Required work —
Within the listing below, count the lines that include "would" and give the count alone.
╭─ Given data
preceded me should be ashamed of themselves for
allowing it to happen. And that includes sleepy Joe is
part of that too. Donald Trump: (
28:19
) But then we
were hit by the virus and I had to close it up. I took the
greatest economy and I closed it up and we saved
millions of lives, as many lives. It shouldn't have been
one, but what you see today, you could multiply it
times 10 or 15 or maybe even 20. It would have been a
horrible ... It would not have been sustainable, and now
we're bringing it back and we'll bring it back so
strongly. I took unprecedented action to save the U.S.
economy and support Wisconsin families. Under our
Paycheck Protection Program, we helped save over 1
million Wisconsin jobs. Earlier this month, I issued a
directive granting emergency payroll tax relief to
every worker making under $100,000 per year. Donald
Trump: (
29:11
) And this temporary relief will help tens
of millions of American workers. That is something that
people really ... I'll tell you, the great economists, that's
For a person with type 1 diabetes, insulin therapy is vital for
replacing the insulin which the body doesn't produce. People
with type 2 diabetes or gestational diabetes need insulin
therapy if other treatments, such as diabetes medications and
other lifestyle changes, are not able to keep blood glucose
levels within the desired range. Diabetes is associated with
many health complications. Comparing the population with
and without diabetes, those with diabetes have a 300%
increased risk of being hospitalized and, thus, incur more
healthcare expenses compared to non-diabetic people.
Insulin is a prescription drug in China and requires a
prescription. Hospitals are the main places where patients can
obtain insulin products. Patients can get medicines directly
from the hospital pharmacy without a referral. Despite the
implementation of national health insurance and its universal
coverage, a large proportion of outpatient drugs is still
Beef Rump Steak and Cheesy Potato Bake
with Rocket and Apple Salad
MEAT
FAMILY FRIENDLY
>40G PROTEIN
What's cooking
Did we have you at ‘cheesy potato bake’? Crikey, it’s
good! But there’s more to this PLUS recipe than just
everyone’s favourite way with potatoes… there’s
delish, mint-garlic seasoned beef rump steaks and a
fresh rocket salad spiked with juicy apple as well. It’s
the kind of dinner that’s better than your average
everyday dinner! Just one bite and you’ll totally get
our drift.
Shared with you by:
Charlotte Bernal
╰─
╭─ Given data
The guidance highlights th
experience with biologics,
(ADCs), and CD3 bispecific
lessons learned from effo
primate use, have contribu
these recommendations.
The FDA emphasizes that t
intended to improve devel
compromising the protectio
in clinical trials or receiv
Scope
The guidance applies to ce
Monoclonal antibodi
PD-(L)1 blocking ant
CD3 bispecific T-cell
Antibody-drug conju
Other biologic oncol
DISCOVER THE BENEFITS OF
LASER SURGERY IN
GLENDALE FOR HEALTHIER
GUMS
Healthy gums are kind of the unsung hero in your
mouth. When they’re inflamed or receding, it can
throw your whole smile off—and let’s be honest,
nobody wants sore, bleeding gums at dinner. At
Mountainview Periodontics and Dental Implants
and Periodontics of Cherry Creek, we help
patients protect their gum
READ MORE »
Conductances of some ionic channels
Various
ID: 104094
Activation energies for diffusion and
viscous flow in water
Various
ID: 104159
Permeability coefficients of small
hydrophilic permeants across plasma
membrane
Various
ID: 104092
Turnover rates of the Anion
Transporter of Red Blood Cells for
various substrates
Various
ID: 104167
╰─
╭─ Given data
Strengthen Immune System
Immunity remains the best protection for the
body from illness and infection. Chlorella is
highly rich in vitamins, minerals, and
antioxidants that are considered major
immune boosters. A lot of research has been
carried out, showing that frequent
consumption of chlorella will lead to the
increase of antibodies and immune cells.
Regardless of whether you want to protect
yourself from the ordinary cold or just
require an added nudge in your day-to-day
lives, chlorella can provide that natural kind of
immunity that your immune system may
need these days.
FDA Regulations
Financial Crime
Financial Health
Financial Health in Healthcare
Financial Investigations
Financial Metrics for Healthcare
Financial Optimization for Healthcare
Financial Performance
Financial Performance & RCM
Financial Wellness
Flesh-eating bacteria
╰─
Task output —
2